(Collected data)
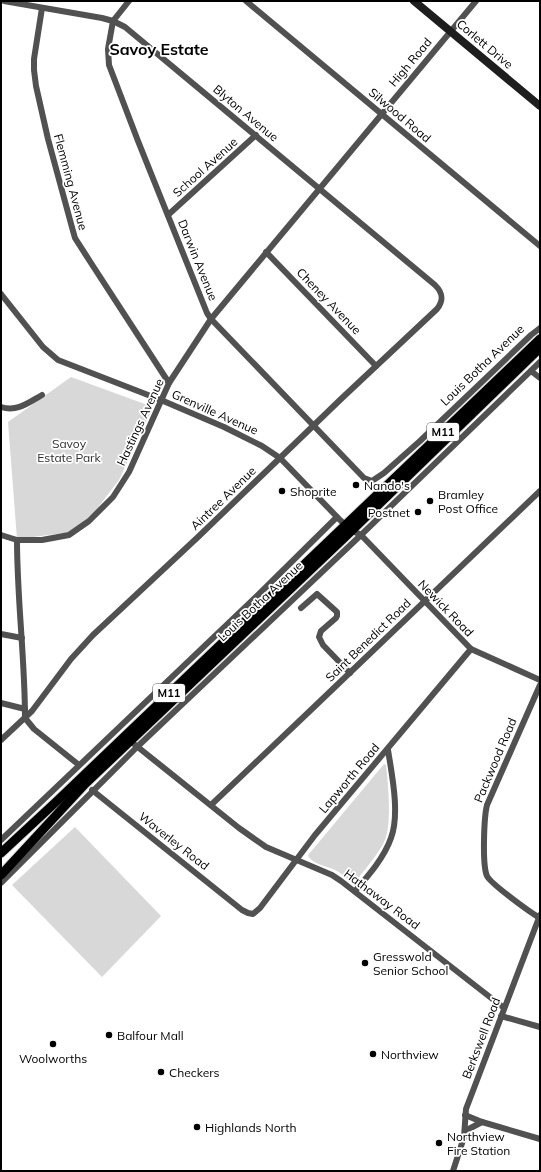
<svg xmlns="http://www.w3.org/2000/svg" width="541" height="1172" font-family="Mulish,sans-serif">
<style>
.green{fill:#d8d8d8}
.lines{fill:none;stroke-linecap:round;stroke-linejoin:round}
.primary-casing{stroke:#dbdbdb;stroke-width:11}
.street{stroke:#515151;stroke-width:6}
.secondary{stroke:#1e1e1e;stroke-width:8}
.primary{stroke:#000;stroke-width:9}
.poi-dot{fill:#000;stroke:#fff;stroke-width:1.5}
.labels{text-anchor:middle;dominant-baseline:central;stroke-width:3.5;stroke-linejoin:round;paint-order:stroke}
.shield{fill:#fff;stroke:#4c4c4c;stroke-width:1}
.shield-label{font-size:11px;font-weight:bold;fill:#000}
.street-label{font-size:12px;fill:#000;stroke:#fff}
.park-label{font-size:12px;fill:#2f2f2f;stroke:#fff}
.poi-label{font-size:12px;fill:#000;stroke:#fff;text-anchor:start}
.district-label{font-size:16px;font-weight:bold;fill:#000;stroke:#fff}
</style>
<rect width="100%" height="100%" fill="#fff"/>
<g class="green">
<polygon points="71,377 153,407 119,480 96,510 72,532 17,539 8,422"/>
<path d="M384,764L386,765C388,783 392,823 385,840C380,852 365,869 356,881C348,882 344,875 337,871C328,866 314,865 308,856L309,854Z"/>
<polygon points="75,827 161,916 102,977 12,885"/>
</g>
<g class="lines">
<g class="primary-casing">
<g id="primary">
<polyline points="1,853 57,801 540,339"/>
<polyline points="1,875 85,784 343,539 540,348"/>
</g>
</g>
<g class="street">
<polyline points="129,1 113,21 108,49 109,65 138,141 207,313 211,319 364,478 372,481 384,473 420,441 531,335 540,328"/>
<polyline points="246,1 540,246"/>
<polyline points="42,8 34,59 34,70 36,86 48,139 73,231 75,238 91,263 169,383"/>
<polyline points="168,215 256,135"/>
<polyline points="266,252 376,366"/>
<polyline points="1,294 43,347 58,360 161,400 224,427 262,446 280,458 340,520 351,530 361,535 471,649 540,680"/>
<polyline points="531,371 540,378"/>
<path d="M1,407C17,412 28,403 42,395"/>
<polyline points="1,535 17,540 42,540 69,535 89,521 113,497 129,472 169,383 211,319 476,1"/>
<path d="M17,540C17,599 25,659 25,718"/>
<polyline points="301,608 317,594 337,612 337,616 336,618 321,631 319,637 323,645 350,673"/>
<polyline points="1,634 22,638"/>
<path d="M540,685L487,805C484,817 482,865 487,876C491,884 531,913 540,918"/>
<polyline points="1,703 25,709"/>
<polyline points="25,718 34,729 79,765"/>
<path d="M1,740L32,711L71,659L93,635L198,537L341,399L437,309C444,300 443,293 435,285L125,27L113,21L102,18L4,1"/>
<polyline points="134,744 239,828 266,847 332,875 341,881 504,1008"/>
<polyline points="92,790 242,910 248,913 253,914 260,908 315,835 471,649"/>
<polyline points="211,805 314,707 540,491"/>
<polyline points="1,840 257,596 337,517"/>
<polyline points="1,883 137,747 361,535 540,362"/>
<path d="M355,891C368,876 384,858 391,838C400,814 392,775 388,750"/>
<polyline points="501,1016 540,1027"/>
<polyline points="465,1115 482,1122 540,1139"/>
<polyline points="465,1131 482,1122"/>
<polyline points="453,1171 464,1137 466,1109 540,915"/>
</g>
<polyline class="secondary" points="414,1 540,106"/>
<use href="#primary" class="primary"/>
</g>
<g class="poi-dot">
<circle cx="356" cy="485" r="4"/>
<circle cx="282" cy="491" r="4"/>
<circle cx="430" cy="501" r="4"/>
<circle cx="418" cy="512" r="4"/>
<circle cx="365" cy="963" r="4"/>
<circle cx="109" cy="1035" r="4"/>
<circle cx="53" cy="1044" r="4"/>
<circle cx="373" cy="1054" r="4"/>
<circle cx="161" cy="1072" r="4"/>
<circle cx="197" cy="1127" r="4"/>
<circle cx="439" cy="1143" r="4"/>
</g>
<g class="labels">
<g class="shield">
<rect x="427" y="423" width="32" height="18" rx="3"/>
<rect x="153" y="684" width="32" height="18" rx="3"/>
</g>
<g class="shield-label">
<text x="443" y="432">M11</text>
<text x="169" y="693">M11</text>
</g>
<g class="street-label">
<text transform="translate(485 44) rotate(40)">Corlett Drive</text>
<text transform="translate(410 62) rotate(-50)">High Road</text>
<text transform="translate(246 113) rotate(40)">Blyton Avenue</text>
<text transform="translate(400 115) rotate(40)">Silwood Road</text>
<text transform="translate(205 167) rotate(-42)">School Avenue</text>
<text transform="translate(71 182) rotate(75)">Flemming Avenue</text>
<text transform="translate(198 260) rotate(68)">Darwin Avenue</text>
<text transform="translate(329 301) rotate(46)">Cheney Avenue</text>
<text transform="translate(482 365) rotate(-44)">Louis Botha Avenue</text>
<text transform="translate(215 412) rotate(24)">Grenville Avenue</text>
<text transform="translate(140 422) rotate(-65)">Hastings Avenue</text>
<text transform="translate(223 498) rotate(-44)">Aintree Avenue</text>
<text transform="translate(260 601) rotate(-43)">Louis Botha Avenue</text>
<text transform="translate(446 608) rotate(46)">Newick Road</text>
<text transform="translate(368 640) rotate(-44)">Saint Benedict Road</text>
<text transform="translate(495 760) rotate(-67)">Packwood Road</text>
<text transform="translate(349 778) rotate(-50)">Lapworth Road</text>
<text transform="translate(174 841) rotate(38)">Waverley Road</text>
<text transform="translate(382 899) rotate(37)">Hathaway Road</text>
<text transform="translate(481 1038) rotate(-69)">Berkswell Road</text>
</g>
<g class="park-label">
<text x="69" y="443">Savoy<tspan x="69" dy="14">Estate Park</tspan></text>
</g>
<g class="poi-label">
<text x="364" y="485">Nando's</text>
<text x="290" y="491">Shoprite</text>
<text x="438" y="494">Bramley<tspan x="438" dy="14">Post Office</tspan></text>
<text x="410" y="512" text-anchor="end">Postnet</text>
<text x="373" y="956">Gresswold<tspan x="373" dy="14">Senior School</tspan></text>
<text x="117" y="1035">Balfour Mall</text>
<text x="381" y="1054">Northview</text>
<text x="53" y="1058" text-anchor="middle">Woolworths</text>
<text x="169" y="1072">Checkers</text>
<text x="205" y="1127">Highlands North</text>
<text x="447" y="1136">Northview<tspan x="447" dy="14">Fire Station</tspan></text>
</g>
<g class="district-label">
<text x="159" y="49">Savoy Estate</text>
</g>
</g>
<rect width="541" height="1172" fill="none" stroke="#000000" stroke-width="4"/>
</svg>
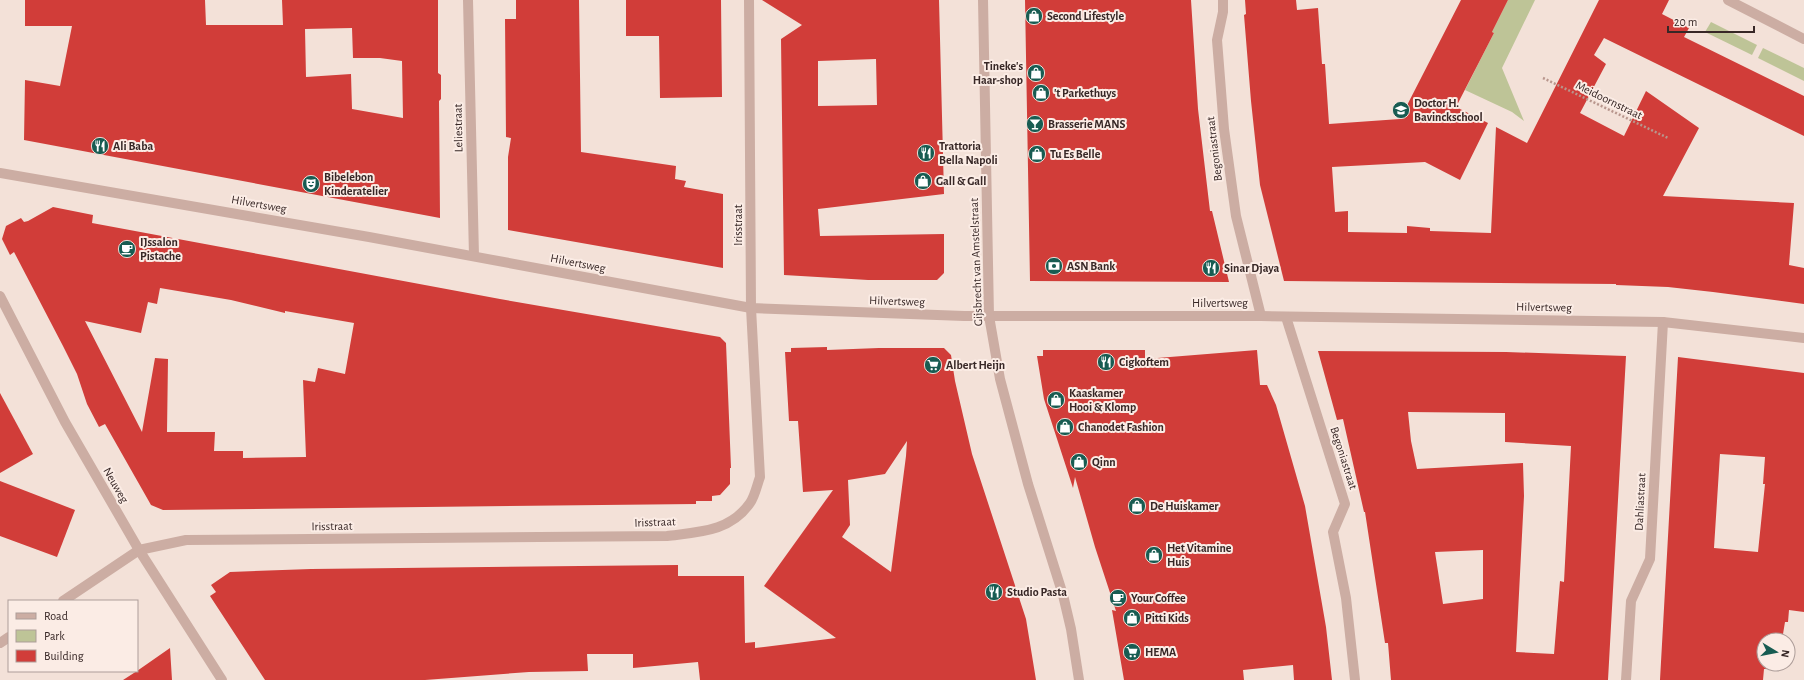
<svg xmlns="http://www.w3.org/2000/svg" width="1804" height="680" viewBox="0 0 1804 680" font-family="'Alegreya Sans',sans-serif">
<rect width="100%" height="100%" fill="#f3e1d8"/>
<!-- green -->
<g fill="#bec497">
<polygon points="1508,0 1535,0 1502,68 1524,121 1512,112 1465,90 1494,33 1492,32"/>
<polygon points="1711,22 1757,45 1752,55 1705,32"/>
<polygon points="1763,48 1804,68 1804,81 1758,58"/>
</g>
<!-- building -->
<g fill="#d13d39" fill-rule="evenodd">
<path d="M25,0H205L206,25H283L282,0H438V73L441,75V99L439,101L440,218L24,140L25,80L60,86L72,26H25ZM352,28L353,58H380L402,61L403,118L352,109L351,74L306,77L305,29Z"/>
<polygon points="516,0 579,0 581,152 676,166 675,179 686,181 684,187 723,194 723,268 508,230 508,157 511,138 506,137 505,19 516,19"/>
<polygon points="626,0 721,0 722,97 660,98 659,36 626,36"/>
<path d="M762,0H939L944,194L818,209L820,236L944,234V273L937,280H868L784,275L781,39L802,25ZM876,59L877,105L818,106V61Z"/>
<polygon points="1025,0 1191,0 1198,109 1210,211 1212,211 1229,282 1030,281"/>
<polygon points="1245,0 1296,0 1297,10 1318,8 1322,64 1325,64 1329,124 1400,119 1461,0 1508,0 1492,32 1494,33 1456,107 1488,123 1460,180 1425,162 1332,167 1335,212 1348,211 1348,232 1407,233 1407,226 1430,228 1430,231 1491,233 1496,127 1527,143 1599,0 1669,0 1662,14 1689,28 1684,37 1804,96 1804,136 1604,38 1594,55 1606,64 1580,113 1624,136 1646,91 1699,128 1663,196 1794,203 1789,265 1804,268 1804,304 1713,292 1668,287 1616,285 1616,284 1284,281 1260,185 1251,101 1244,15 1246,14"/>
<path d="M53,207L93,215L92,223L500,299L720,337L726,343L731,468H730V484L720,495L712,496V501H696V504L163,510L151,505L105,424L99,427L87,404L77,374L63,346L14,252L10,255L2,239L6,226L21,218L24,222L28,221ZM160,288L231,300L285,313V311L354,323L345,374L318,368L315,382L303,380L306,457L243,458V451H214L215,432H167L168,359L155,358L142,432L85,321L141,333L148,302L157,304Z"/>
<path d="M827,347V350L879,348H944L951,355L955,381L972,454L1026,619L1036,680H700L698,662L633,668V654H587L588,671L529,672L425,680H265L210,596L216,592L211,585L230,572L311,569L678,565V576H744L745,643L755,642V648L836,638L764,586L833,490L803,492L798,421H789L785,352H791V348ZM907,441L906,456L891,572L842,537L850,525L848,480L885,474Z"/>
<polygon points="1043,350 1145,350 1145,359 1257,350 1260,385 1267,385 1276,405 1305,506 1326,627 1332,680 1294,680 1293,665 1243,670 1244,680 1124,680 1112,610 1116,611 1095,547 1075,477 1073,488 1044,399 1037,356 1043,356"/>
<path d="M1318,351L1506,352L1626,356L1608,680H1391L1388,643H1385L1365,512H1364L1343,419L1337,420ZM1408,412L1505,413V442L1571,446L1564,582L1560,581L1554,654L1516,652L1524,496L1523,463L1417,469L1411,441ZM1483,550V599L1443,604L1435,552Z"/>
<path d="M1678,357L1804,373V612L1789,610L1788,622H1785L1782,640H1764V664H1779L1778,669H1764L1763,680H1660ZM1720,454L1765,457L1763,484H1765L1758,552L1714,548Z"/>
<polygon points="0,393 33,454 0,473"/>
<polygon points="0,481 75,510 57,557 0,536"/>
<polygon points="170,648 172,680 123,680 137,671"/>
</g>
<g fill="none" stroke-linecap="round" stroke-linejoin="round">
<!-- path -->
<polyline stroke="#b8968d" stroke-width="2.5" stroke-dasharray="2 2" stroke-linecap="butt" points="1543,78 1668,138"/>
<!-- minor -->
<g stroke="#ccada3" stroke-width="10">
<polyline points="468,0 474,256"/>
<polyline points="1223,0 1223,12 1217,40 1224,129 1236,216 1261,316"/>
<polyline points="0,173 369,237 751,308 964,316 1261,316 1663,322 1804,338"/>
<polyline points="1286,317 1345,504 1333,532 1346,598 1355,680"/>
<path d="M63,601L139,550L186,540L667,536C698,532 730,532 750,503C755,496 757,485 760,477L751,308L749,0"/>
<polyline points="0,643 9,637"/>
<polyline points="1626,680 1631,601 1650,559 1663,322"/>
</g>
<!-- tertiary -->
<g stroke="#ccada3" stroke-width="10">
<polyline points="983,0 989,316 1000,379 1028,484 1063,595 1071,629 1079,680"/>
<polyline points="1728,0 1804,39"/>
<polyline points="0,296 65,422 139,550 222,680"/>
</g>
</g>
<!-- icons -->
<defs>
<symbol id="shop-disc" viewBox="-11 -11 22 22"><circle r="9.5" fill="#185c52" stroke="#fbece5"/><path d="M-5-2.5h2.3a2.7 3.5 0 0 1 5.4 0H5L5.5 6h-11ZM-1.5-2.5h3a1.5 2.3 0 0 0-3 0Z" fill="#fff"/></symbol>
<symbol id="school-disc" viewBox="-11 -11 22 22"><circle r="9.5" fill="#185c52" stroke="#fbece5"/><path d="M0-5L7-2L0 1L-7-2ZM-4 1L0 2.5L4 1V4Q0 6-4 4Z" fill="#fff"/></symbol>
<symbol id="bar-disc" viewBox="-11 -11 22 22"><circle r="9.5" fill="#185c52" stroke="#fbece5"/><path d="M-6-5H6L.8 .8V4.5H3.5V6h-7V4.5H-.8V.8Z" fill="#fff"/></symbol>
<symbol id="restaurant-disc" viewBox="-11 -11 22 22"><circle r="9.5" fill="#185c52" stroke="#fbece5"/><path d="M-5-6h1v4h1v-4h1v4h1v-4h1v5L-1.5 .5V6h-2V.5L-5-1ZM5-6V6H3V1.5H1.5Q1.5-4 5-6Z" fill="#fff"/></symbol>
<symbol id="theatre-disc" viewBox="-11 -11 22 22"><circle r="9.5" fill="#185c52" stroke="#fbece5"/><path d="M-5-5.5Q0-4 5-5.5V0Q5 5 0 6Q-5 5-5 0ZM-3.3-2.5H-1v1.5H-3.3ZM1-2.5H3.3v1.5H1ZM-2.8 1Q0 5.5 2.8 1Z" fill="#fff"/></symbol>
<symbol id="cafe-disc" viewBox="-11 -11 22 22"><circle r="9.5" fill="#185c52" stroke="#fbece5"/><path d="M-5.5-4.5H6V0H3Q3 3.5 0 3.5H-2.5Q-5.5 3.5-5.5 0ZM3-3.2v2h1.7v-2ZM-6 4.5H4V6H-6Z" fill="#fff"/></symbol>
<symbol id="bank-disc" viewBox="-11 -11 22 22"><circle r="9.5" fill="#185c52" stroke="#fbece5"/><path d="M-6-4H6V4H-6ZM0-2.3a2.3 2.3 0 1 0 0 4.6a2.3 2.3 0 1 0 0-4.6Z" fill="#fff"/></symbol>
<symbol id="supermarket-disc" viewBox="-11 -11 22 22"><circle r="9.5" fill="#185c52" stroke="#fbece5"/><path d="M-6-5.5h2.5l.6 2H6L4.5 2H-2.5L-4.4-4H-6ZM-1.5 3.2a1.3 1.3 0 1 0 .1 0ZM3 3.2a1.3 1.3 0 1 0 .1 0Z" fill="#fff"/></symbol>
</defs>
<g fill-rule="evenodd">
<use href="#shop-disc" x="1024" y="6" width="20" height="20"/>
<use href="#shop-disc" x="1026" y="63" width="20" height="20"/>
<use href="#shop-disc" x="1031" y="83" width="20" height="20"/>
<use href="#school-disc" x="1391" y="100" width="20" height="20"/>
<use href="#bar-disc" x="1025" y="114" width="20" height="20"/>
<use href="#restaurant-disc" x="90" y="136" width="20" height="20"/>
<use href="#restaurant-disc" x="916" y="143" width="20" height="20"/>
<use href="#shop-disc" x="1027" y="144" width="20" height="20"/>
<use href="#shop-disc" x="913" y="171" width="20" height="20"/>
<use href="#theatre-disc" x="301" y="174" width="20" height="20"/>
<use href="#cafe-disc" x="117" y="239" width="20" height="20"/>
<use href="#bank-disc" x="1044" y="256" width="20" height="20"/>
<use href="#restaurant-disc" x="1201" y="258" width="20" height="20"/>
<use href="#restaurant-disc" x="1096" y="352" width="20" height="20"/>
<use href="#supermarket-disc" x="923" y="355" width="20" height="20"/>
<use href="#shop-disc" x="1046" y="390" width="20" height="20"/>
<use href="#shop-disc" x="1055" y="417" width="20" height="20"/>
<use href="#shop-disc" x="1069" y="452" width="20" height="20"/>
<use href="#shop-disc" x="1127" y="496" width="20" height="20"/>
<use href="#shop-disc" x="1144" y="545" width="20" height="20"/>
<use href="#restaurant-disc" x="984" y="582" width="20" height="20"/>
<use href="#cafe-disc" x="1108" y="588" width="20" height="20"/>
<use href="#shop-disc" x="1122" y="608" width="20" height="20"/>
<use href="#supermarket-disc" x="1122" y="642" width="20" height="20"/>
</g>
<g text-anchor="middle" stroke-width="4" stroke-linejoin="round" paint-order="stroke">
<!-- poi labels -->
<g font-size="12" font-weight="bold" fill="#372726" stroke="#fbece5" text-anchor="start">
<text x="1047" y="20">Second Lifestyle</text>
<text x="1023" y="70" text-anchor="end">Tineke's<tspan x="1023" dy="14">Haar-shop</tspan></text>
<text x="1054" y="97">'t Parkethuys</text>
<text x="1414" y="107">Doctor H.<tspan x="1414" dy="14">Bavinckschool</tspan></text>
<text x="1048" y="128">Brasserie MANS</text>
<text x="113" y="150">Ali Baba</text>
<text x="939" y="150">Trattoria<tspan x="939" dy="14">Bella Napoli</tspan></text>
<text x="1050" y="158">Tu Es Belle</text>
<text x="324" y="181">Bibelebon<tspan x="324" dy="14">Kinderatelier</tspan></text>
<text x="936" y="185">Gall &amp; Gall</text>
<text x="140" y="246">IJssalon<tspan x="140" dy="14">Pistache</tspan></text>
<text x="1067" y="270">ASN Bank</text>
<text x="1224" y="272">Sinar Djaya</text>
<text x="1119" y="366">Cigkoftem</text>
<text x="946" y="369">Albert Heijn</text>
<text x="1069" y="397">Kaaskamer<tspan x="1069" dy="14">Hooi &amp; Klomp</tspan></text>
<text x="1078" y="431">Chanodet Fashion</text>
<text x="1092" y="466">Qinn</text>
<text x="1150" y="510">De Huiskamer</text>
<text x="1167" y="552">Het Vitamine<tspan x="1167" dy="14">Huis</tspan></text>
<text x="1007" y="596">Studio Pasta</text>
<text x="1131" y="602">Your Coffee</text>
<text x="1145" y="622">Pitti Kids</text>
<text x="1145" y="656">HEMA</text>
</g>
<!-- street labels -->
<g font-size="12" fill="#372726" stroke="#fbece5">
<text transform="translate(1609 100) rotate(26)" y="4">Meidoornstraat</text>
<text transform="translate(458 128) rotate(-91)" y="4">Leliestraat</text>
<text transform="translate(1214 149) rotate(-97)" y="4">Begoniastraat</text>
<text transform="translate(259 204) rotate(10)" y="4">Hilvertsweg</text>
<text transform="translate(738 225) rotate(-90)" y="4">Irisstraat</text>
<text transform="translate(976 262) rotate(-92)" y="4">Gijsbrecht van Amstelstraat</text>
<text transform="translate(578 263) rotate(11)" y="4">Hilvertsweg</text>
<text transform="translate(897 301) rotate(2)" y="4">Hilvertsweg</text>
<text x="1220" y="307">Hilvertsweg</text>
<text transform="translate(1544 307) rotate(1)" y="4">Hilvertsweg</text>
<text transform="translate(1344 458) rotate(72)" y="4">Begoniastraat</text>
<text transform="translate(116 485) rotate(60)" y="4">Neuweg</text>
<text transform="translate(1640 502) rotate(-87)" y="4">Dahliastraat</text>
<text transform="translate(655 522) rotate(-2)" y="4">Irisstraat</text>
<text transform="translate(332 526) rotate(-1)" y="4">Irisstraat</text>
</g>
</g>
<!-- legend -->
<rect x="8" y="600" width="130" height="72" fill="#fbece5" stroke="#ad9d99"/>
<rect x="16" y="613" width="20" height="6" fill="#ccada3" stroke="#ad9d99"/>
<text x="44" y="620" font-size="12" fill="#372726">Road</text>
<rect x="16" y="630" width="20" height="12" fill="#bec497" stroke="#ad9d99"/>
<text x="44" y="640" font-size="12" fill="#372726">Park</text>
<rect x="16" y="650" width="20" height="12" fill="#d13d39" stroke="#ad9d99"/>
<text x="44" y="660" font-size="12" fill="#372726">Building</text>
<!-- north arrow -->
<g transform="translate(1776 652) rotate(100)"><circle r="19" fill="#fbece5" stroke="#ad9d99"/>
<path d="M0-3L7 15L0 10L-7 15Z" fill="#185c52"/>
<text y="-6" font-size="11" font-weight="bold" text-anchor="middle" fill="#372726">N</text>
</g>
<!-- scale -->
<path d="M1668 26v6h86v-6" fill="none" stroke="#372726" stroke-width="2"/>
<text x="1674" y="26" font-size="12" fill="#372726" stroke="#fbece5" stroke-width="3" paint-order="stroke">20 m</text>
</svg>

» **YOUR GOAL**: Please return every line in the data that includes the string "round".

» **EXERCISE ANSWER**:
.lines{fill:none;stroke-linecap:round;stroke-linejoin:round}
.labels{text-anchor:middle;dominant-baseline:central;stroke-width:3.5;stroke-linejoin:round;paint-order:stroke}
<g fill="none" stroke-linecap="round" stroke-linejoin="round">
<g text-anchor="middle" stroke-width="4" stroke-linejoin="round" paint-order="stroke">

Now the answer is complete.